Ela reafirmou o compromisso da comissão e da frente parlamentar com as comunidades indígenas, principalmente neste momento em que, conforme pontuou, o governo federal promove o desmonte de políticas públicas que asseguram direitos conquistados com a promulgação da Constituição de 1988.

André Quintão ressaltou que a Assembleia apenas abraçou a criação da frente, ideia que partiu das próprias lideranças indígenas e quilombolas. “A frente, que terá uma atuação suprapartidária, surgiu em função de uma onda de retrocessos, como a Medida Provisória (MP) 870/19, que subordina órgãos ligados à questão indígena a quem tem outros propósitos. Etnias se tornaram vítimas de ataques que precisam de respostas”, explicou o deputado.

A MP, do presidente Jair Bolsonaro (PSL), que esvazia as atribuições da Fundação Nacional do Índio (Funai) e transfere para o Ministério da Agricultura a demarcação de terras indígenas, foi duramente criticada por todos os participantes da audiência.

Nesse sentido, Andréia de Jesus pontuou que as terras de índios e quilombolas estão constantemente envolvidas em disputas de poder com setores poderosos, como o agronegócio e a mineração.

Também apontando uma estratégia do novo governo de destruição de políticas sociais voltadas às comunidades tradicionais, Ana Paula Siqueira leu a carta de princípios da frente, que traz objetivos como a garantia de direitos territoriais desses povos, a valorização da sua diversidade, a preservação da sua cultura e a fiscalização das ações governamentais.

A carta de princípios da frente parlamentar conta com a assinatura de 29 deputados.

Lideranças indígenas elencam prioridades

Índios de diversas etnias, como Alexandre Pataxó, Sueli Maxakali, Paulo Tupiniquim e Domingos (Xacriabá), relataram seus temores com relação ao governo de Jair Bolsonaro, em especial no que diz respeito à demarcação de terras, à saúde e à educação indígenas.

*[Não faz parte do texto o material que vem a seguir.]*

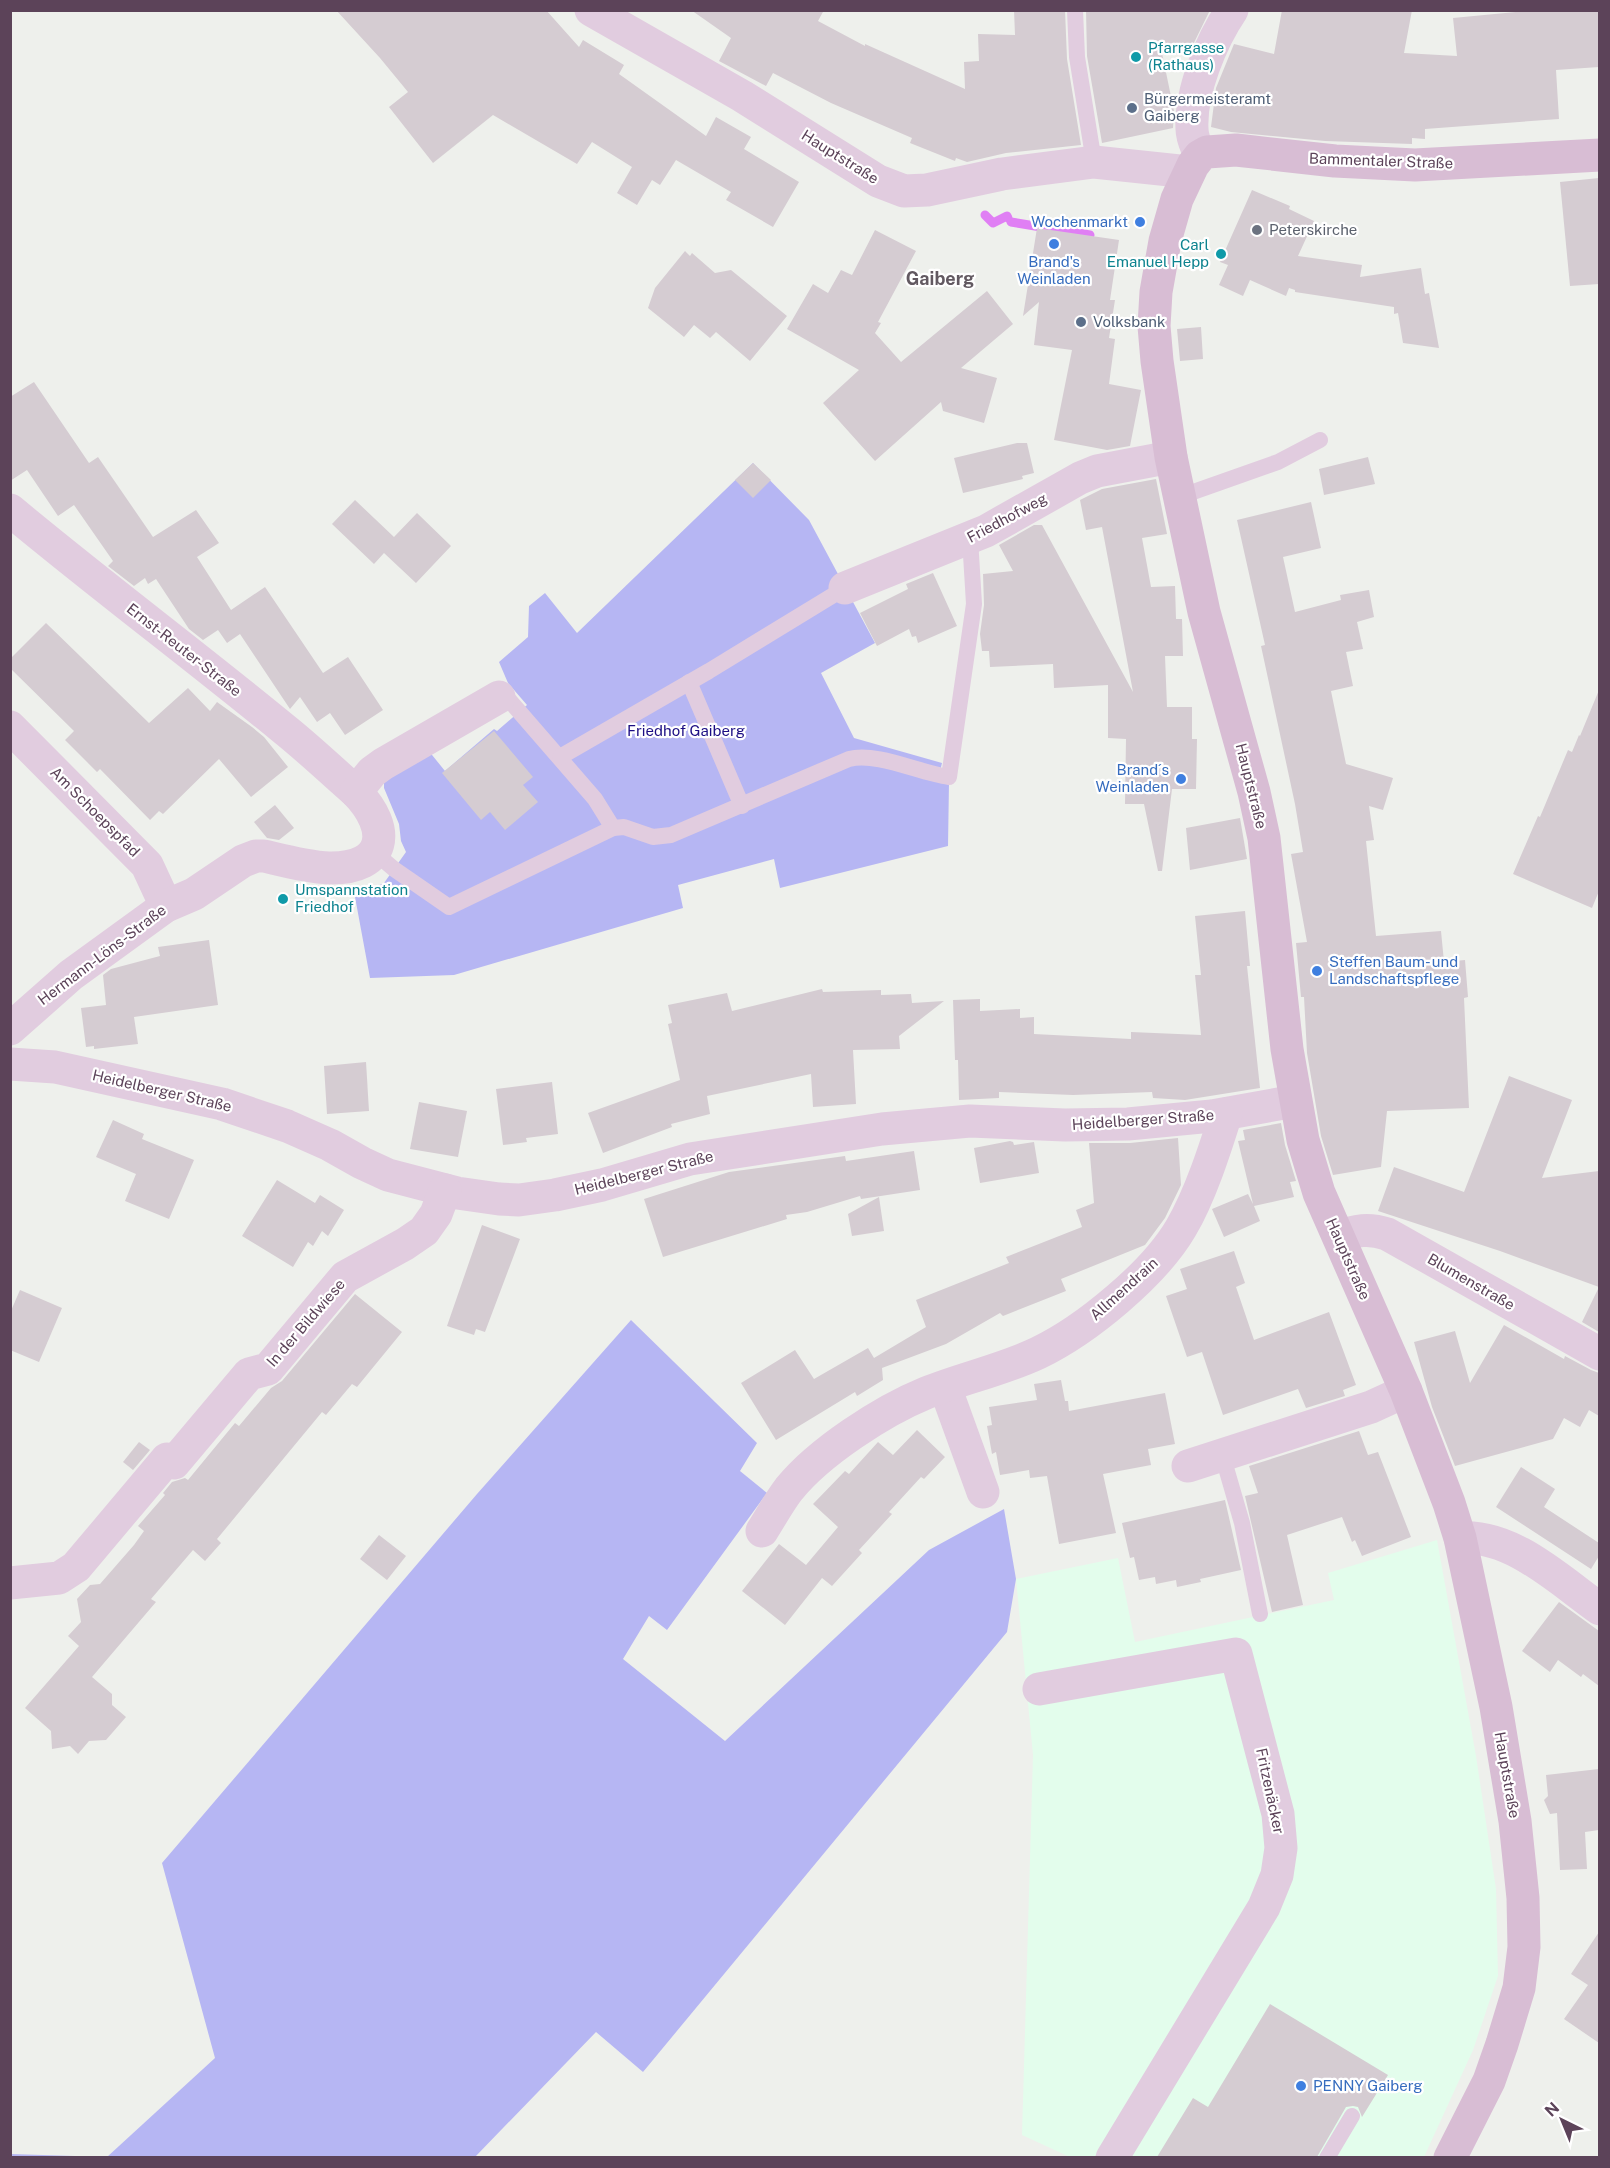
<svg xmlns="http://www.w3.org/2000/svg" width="1610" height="2168" font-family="'Public Sans',sans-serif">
  <rect width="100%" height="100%" fill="#eef0ec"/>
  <polygon fill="#e3fdec" points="1437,1540 1476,1756 1496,1889 1498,1976 1473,2050 1424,2157 1070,2157 1022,2135 1033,1755 1016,1579 1118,1558 1135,1642 1334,1600 1328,1573"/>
  <g fill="#b6b6f3">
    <polygon points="753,463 809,520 875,643 821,673 854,738 942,763 938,779 949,782 948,846 780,888 774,859 678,885 683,908 454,975 370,978 355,897 384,883 406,852 401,841 399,824 384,788 384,782 428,750 445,771 494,729 497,731 527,705 508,683 499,662 528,637 529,606 545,593 577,633"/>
    <polygon points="631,1320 757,1443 740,1471 767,1493 667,1630 649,1616 623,1659 725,1741 929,1550 1004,1509 1016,1579 1007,1632 643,2072 596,2032 475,2157 11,2158 11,2154 107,2157 215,2058 162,1863 477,1494"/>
  </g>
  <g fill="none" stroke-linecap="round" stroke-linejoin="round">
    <g stroke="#e07ff4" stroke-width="9">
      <polyline points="985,215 993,223 1007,216 1008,218"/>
      <polyline points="1011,222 1090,235"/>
    </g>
  </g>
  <g fill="#d5ccd2">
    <polygon points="336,10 546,10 579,47 583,40 624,65 619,74 706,136 716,117 751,137 744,149 799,182 773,227 726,200 731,192 676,160 660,185 652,180 637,205 617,193 632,167 592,142 577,164 493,115 433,163 389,107 408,92 380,58"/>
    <polygon points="691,10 824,10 818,21 865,46 865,44 965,89 964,62 979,61 978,34 1015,35 1014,10 1065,10 1067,59 1081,145 1006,153 967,162 956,158 955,161 910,143 912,138 831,103 773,73 766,86 719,61 731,38"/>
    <polygon points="1086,10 1210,10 1188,55 1162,53 1174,111 1173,128 1102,143 1087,56"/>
    <polygon points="1282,10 1412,10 1404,53 1457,56 1453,18 1535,10 1599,10 1599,67 1556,70 1559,119 1425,129 1425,139 1412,138 1412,144 1325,141 1231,132 1211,127 1216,88 1234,44 1274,54"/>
    <polygon points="1599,178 1599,284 1570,286 1560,182"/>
    <polygon points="1252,190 1290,206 1289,209 1314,221 1298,256 1362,265 1360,277 1421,268 1425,294 1429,293 1439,348 1403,343 1398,313 1394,314 1394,307 1295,292 1295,290 1289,288 1286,296 1250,280 1243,296 1219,285 1228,265 1220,262"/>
    <polygon points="1037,228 1119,240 1110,300 1115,300 1109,338 1115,339 1109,384 1141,390 1130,446 1107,450 1054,440 1072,350 1034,345 1039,302 1023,316"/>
    <polygon points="875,230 916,251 878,322 881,323 875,333 901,362 987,291 1013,324 961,368 997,378 984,423 943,411 941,402 875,461 823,403 859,370 787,329 813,284 828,293 841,270 852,275"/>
    <polygon points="685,251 690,256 692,253 715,273 731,270 787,316 750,361 716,332 710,338 694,325 684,337 648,308 655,288"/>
    <polygon points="1201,327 1203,359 1180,361 1177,329"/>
    <polygon points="34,382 89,463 98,457 153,537 196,510 219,543 197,557 231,610 265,587 323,673 348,657 383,710 345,735 330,713 317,722 300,697 290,709 240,634 227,643 218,630 203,640 189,629 156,579 148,584 145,578 134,586 108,566 113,561 74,505 58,516 27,470 10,481 10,397"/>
    <polygon points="1017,443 1027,443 1034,473 1022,476 1023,479 963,493 954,458"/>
    <polygon points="1368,457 1375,484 1324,495 1319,469"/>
    <polygon points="753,463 771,480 753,498 735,480"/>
    <polygon points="1156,479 1167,534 1142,538 1151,587 1175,586 1176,619 1182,619 1183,656 1165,656 1167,707 1192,707 1192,739 1197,739 1196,789 1172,789 1162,871 1158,871 1144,804 1125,804 1126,739 1108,738 1108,685 1054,688 1053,664 990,667 989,651 982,651 980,634 984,605 983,574 1013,571 999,545 1034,525 1042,525 1133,692 1102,527 1086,530 1080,500 1102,489"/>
    <polygon points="355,500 394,537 417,513 451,546 416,583 384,553 374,564 332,524"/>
    <polygon points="1311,502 1321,548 1283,557 1295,612 1341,600 1340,595 1369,590 1374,617 1357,622 1363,649 1346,652 1353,686 1331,691 1346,764 1393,778 1383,810 1369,806 1374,840 1366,841 1376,936 1441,931 1444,962 1465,960 1468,997 1464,998 1469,1108 1387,1111 1381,1167 1333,1175 1321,1136 1307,1053 1304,997 1301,997 1296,943 1307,942 1291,854 1303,852 1295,804 1261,646 1265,645 1237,520"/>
    <polygon points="933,573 957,626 918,643 916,636 912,637 909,629 877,646 860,613 908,589 906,584"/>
    <polygon points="46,623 149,723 188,688 210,711 217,702 252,727 264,737 288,767 251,797 219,759 163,814 159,811 150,820 100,769 97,772 65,740 74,731 10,668 10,659"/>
    <polygon points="1599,690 1599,891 1592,908 1513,874 1538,816 1540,817 1568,750 1572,752 1579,735 1580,736"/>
    <polygon points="494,731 533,777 523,785 538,802 505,830 490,812 481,820 442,773"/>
    <polygon points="275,805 294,828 279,840 267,838 254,822"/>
    <polygon points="1240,818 1247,859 1190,870 1186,828"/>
    <polygon points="1245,911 1250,966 1247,966 1260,1088 1185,1100 1153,1098 1152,1092 1073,1095 999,1092 999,1098 959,1100 958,1060 955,1060 953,1000 980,999 980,1011 1020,1009 1020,1018 1034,1017 1034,1034 1131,1039 1131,1032 1201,1035 1195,975 1201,975 1195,916"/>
    <polygon points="209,940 218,1005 134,1017 138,1044 94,1049 94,1046 86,1047 81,1008 106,1005 103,975 111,969 160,956 158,947"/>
    <polygon points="822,989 823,992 881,990 881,995 911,994 912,1003 944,1001 899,1036 900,1049 853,1050 856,1104 813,1107 811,1074 707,1096 710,1114 671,1124 672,1127 603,1153 588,1113 680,1080 668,1024 672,1023 668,1005 727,993 732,1011"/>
    <polygon points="366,1062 369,1111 327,1114 324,1066"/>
    <polygon points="1509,1076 1572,1100 1542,1178 1599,1171 1599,1332 1582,1322 1599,1287 1500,1251 1378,1211 1394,1167 1464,1192"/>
    <polygon points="552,1082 558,1134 526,1138 527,1142 503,1145 496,1089"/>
    <polygon points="419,1102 467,1111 458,1157 410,1149"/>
    <polygon points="113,1120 144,1134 142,1139 194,1160 169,1219 125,1201 136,1174 96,1157"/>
    <polygon points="1281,1123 1285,1145 1296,1181 1290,1182 1294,1197 1254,1206 1260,1221 1224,1237 1212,1209 1248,1194 1253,1204 1238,1141 1245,1140 1243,1130"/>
    <polygon points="1178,1138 1181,1185 1165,1218 1145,1245 1061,1279 1066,1291 1003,1316 1000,1313 946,1344 882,1368 883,1380 857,1396 855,1392 776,1440 741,1383 795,1350 814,1379 868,1348 874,1358 926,1327 916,1300 1009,1263 1006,1257 1082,1227 1076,1210 1094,1203 1089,1143 1130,1143"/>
    <polygon points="1010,1141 1013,1142 1014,1145 1034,1142 1039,1173 980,1183 974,1148"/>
    <polygon points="914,1151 920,1190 861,1199 860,1196 807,1212 786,1215 787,1219 663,1257 644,1199 729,1172 845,1156 846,1161"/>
    <polygon points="277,1180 315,1203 320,1195 344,1210 328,1236 322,1231 313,1246 308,1242 293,1267 242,1236"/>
    <polygon points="879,1197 884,1231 852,1236 848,1214"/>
    <polygon points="482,1225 520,1239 485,1332 476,1329 474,1335 447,1326"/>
    <polygon points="1234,1251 1245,1283 1236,1287 1254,1340 1329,1312 1356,1385 1343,1390 1345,1396 1306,1408 1298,1389 1223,1415 1202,1352 1187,1357 1166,1296 1187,1289 1180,1269"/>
    <polygon points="20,1290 62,1308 39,1362 10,1350 10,1313"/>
    <polygon points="355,1294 402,1332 357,1387 352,1384 326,1415 322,1412 217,1539 221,1543 205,1561 193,1550 151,1599 156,1602 92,1677 112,1694 112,1705 126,1717 106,1740 89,1741 78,1754 70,1746 52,1749 51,1731 25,1708 79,1646 68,1636 81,1622 77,1599 90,1585 100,1584 134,1545 144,1531 138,1526 165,1495 163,1493 172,1482 185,1478 188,1480 235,1423 239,1426 271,1388 282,1381"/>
    <polygon points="1504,1325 1564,1359 1565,1356 1591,1370 1599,1373 1599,1416 1589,1410 1580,1427 1564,1418 1553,1439 1455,1466 1432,1407 1414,1342 1455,1331 1470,1383"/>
    <polygon points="1061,1380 1065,1401 1068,1401 1069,1411 1165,1393 1175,1444 1148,1449 1151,1465 1103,1474 1116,1533 1059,1544 1047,1476 1030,1478 1029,1470 1000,1475 996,1452 992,1454 987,1426 992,1425 989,1407 1037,1400 1034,1384"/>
    <polygon points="917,1430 945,1457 924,1479 921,1477 889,1512 892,1514 859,1550 862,1553 832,1586 822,1578 785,1625 742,1591 779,1544 806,1565 838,1527 813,1504 845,1471 849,1474 878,1442 893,1455"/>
    <polygon points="1359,1431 1368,1455 1378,1452 1411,1537 1362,1556 1355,1540 1352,1542 1342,1517 1287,1535 1303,1605 1272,1612 1245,1496 1258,1493 1249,1466"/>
    <polygon points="139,1442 150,1450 133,1470 123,1462"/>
    <polygon points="1521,1467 1555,1489 1544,1507 1599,1543 1599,1556 1591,1569 1496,1507"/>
    <polygon points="1225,1500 1241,1570 1200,1579 1201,1582 1177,1587 1176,1580 1156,1584 1155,1577 1139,1580 1134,1557 1130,1558 1122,1523"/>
    <polygon points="379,1535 406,1556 387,1580 360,1559"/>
    <polygon points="1559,1602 1599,1631 1599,1686 1583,1674 1581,1677 1558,1660 1550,1672 1522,1651"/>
    <polygon points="1599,1769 1599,1830 1585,1832 1587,1869 1560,1870 1557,1813 1550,1814 1544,1800 1548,1796 1546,1775"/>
    <polygon points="1599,1932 1599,2043 1564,2019 1588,1985 1571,1974"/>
    <polygon points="1270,2004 1388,2075 1362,2117 1358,2107 1353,2106 1346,2107 1317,2157 1157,2157 1193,2098 1208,2107"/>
  </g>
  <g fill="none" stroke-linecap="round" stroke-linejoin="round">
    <g stroke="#e1ccdf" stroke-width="16">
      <polyline points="1075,10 1077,57 1094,162"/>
      <polyline points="1179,497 1278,462 1320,440"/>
      <polyline points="689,682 742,806"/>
      <polyline points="499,697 510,701 595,799 613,828"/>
      <polyline points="560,757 709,671 845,588"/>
      <path d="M374 852 394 869 449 907 613 828 624 827 653 837 671 835 849 759C878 752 919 773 949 777L974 604 970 538"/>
      <polyline points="1222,1454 1242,1523 1260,1614"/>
      <polyline points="1327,2158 1352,2116"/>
    </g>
    <g stroke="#e1ccdf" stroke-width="33">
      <polyline points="591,10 742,96 878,181 904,191 927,190 1002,174 1094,162 1189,172"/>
      <path d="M1200 156C1197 147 1192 139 1192 129 1190 92 1211 41 1232 10"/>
      <path d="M10 510C100 585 194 655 284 729 309 749 332 771 356 792"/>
      <polyline points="845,588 986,531 1080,478 1097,471 1171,457"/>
      <polyline points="10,727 147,865 166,906"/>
      <path d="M10 1029 71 975 166 906 194 894 243 861 256 856H264C285 861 307 867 329 868 387 869 392 829 356 792L372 772 383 764 499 697"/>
      <polyline points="10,1064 55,1067 222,1104 287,1126 330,1145 362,1163 388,1175 457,1193 499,1199 519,1200 555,1195 602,1185 690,1159 882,1129 970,1121 1065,1125 1128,1124 1212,1116 1295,1101"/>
      <path d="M1339 1237C1355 1230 1369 1228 1387 1234L1600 1354"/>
      <polyline points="945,1387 983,1492"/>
      <polyline points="1188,1466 1371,1407 1406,1391"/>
      <path d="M762 1531C771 1517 779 1502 789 1489 819 1452 882 1411 926 1393 963 1378 1002 1370 1038 1353 1086 1330 1154 1274 1181 1228 1200 1196 1215 1149 1226 1114"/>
      <path d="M1460 1538C1512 1534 1559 1580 1600 1609"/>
      <polyline points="10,1583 59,1578 76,1567 167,1459 174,1463 249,1374 268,1369 345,1277 405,1244 424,1231 436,1214 445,1190"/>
      <polyline points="1039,1689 1236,1654 1278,1814 1281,1848 1277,1875 1264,1907 1112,2158"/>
    </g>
    <polyline stroke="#d8bdd4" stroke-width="33" points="1450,2158 1489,2081 1502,2044 1519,1988 1524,1947 1523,1898 1515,1821 1496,1707 1460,1538 1449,1503 1406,1391 1319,1193 1303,1140 1287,1049 1264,838 1254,792 1204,612 1171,457 1157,361 1154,326 1156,292 1165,241 1177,199 1193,165 1200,156 1207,152 1236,150 1335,161 1415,165 1600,155"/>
  </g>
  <g fill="#0f9aa8" stroke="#fff" stroke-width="2">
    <circle cx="1136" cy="57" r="6"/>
    <circle cx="1221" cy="254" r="6"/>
    <circle cx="283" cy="899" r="6"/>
  </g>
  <g fill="#5c6f8a" stroke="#fff" stroke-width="2">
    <circle cx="1132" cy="108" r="6"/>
    <circle cx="1081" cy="322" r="6"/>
  </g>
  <g fill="#3f7fe0" stroke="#fff" stroke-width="2">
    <circle cx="1140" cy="222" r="6"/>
    <circle cx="1054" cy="244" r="6"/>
    <circle cx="1181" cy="779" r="6"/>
    <circle cx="1317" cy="971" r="6"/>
    <circle cx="1301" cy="2086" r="6"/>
  </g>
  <circle fill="#6b7280" stroke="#fff" stroke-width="2" cx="1257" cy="230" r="6"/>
  <g text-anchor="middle" stroke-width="4.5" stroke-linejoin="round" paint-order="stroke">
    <g font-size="15" fill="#0d838f" stroke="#fff" text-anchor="start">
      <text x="1148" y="53">Pfarrgasse<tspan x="1148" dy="17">(Rathaus)</tspan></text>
      <text x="1209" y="250" text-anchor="end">Carl<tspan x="1209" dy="17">Emanuel Hepp</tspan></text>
      <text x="295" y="895">Umspannstation<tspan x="295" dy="17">Friedhof</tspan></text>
    </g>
    <g font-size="15" fill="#4e5e75" stroke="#fff" text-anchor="start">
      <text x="1144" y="104">Bürgermeisteramt<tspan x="1144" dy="17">Gaiberg</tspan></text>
      <text x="1093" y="327">Volksbank</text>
    </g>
    <g font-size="15" fill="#5c4359" stroke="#fff">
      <text transform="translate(840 157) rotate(32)" y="5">Hauptstraße</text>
      <text transform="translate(1381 161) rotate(2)" y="5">Bammentaler Straße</text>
      <text transform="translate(1007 518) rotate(-28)" y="5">Friedhofweg</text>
      <text transform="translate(184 650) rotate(38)" y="5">Ernst-Reuter-Straße</text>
      <text transform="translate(1251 786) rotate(76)" y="5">Hauptstraße</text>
      <text transform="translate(95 812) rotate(45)" y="5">Am Schoepspfad</text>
      <text transform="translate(102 955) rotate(-37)" y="5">Hermann-Löns-Straße</text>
      <text transform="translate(162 1091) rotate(13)" y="5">Heidelberger Straße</text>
      <text transform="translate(1143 1120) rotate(-4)" y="5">Heidelberger Straße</text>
      <text transform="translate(644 1173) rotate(-14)" y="5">Heidelberger Straße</text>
      <text transform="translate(1348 1259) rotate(66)" y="5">Hauptstraße</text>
      <text transform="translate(1471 1282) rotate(30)" y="5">Blumenstraße</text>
      <text transform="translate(1124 1289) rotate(-42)" y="5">Allmendrain</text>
      <text transform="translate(306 1323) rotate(-49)" y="5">In der Bildwiese</text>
      <text transform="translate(1507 1775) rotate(80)" y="5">Hauptstraße</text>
      <text transform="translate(1270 1791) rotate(78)" y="5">Fritzenäcker</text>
    </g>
    <g font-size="15" fill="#366cbe" stroke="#fff" text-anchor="end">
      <text x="1128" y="227">Wochenmarkt</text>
      <text x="1054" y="267" text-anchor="middle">Brand's<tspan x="1054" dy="17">Weinladen</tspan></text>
      <text x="1169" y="775">Brand´s<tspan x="1169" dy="17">Weinladen</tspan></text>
      <text x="1329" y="967" text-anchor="start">Steffen Baum- und<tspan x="1329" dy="17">Landschaftspflege</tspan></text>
      <text x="1313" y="2091" text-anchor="start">PENNY Gaiberg</text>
    </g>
    <g font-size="15" fill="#5b616d" stroke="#fff" text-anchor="start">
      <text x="1269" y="235">Peterskirche</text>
    </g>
    <g font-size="15" fill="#1c0e83" stroke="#fff">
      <text x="686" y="736">Friedhof Gaiberg</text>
    </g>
    <g font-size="18" font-weight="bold" fill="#625961" stroke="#fff">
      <text x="940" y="285">Gaiberg</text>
    </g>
  </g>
  <rect width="1610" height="2168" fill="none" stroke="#5c4359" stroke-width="24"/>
  <g transform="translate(1562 2120) rotate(317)" stroke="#ffffff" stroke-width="4.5" paint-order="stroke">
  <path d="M0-4.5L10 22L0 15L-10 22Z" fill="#5c4359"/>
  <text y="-9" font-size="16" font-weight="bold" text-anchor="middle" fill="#5c4359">N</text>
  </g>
</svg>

Além da MP 870/19, o Executivo federal acenou com a extinção da Secretaria Especial de Saúde Indígena (Sesai), que coordena estruturas de atendimento responsáveis pelo cuidado de cerca de 800 mil índios pelo País.

A intenção seria transferir aos Estados e, principalmente, aos municípios essa tarefa, nos locais em que eles estariam mais vinculados às áreas urbanas.

“Os direitos indígenas na Constituição custaram o sangue de milhares de guerreiros. Uma forma de exterminar a cultura indígena é tirar sua terra, é municipalizar a saúde, tirar a educação de dentro das aldeias”, desabafou o cacique Domingos.

A educação indígena enfrenta desafios como a falta de estrutura e de servidores. Segundo a deputada Ana Paula Siqueira, aproximadamente 4 mil crianças ainda estão sem aula em Minas Gerais.

Sucateamento – Representando a Funai, Pablo Camargo denunciou o sucateamento da instituição e também se mostrou crítico à municipalização da saúde indígena, o que, no seu entender, traria sérias dificuldades para o atendimento diferenciado a que eles têm direito.

Quanto à demarcação de terras, ele afirmou que a frente parlamentar pode atuar junto ao Governo do Estado para garantir a delimitação de áreas hoje pertencentes ao próprio Poder Executivo. Conforme informou, a população indígena em Minas hoje é de aproximadamente 30 mil pessoas, de cerca de 15 etnias.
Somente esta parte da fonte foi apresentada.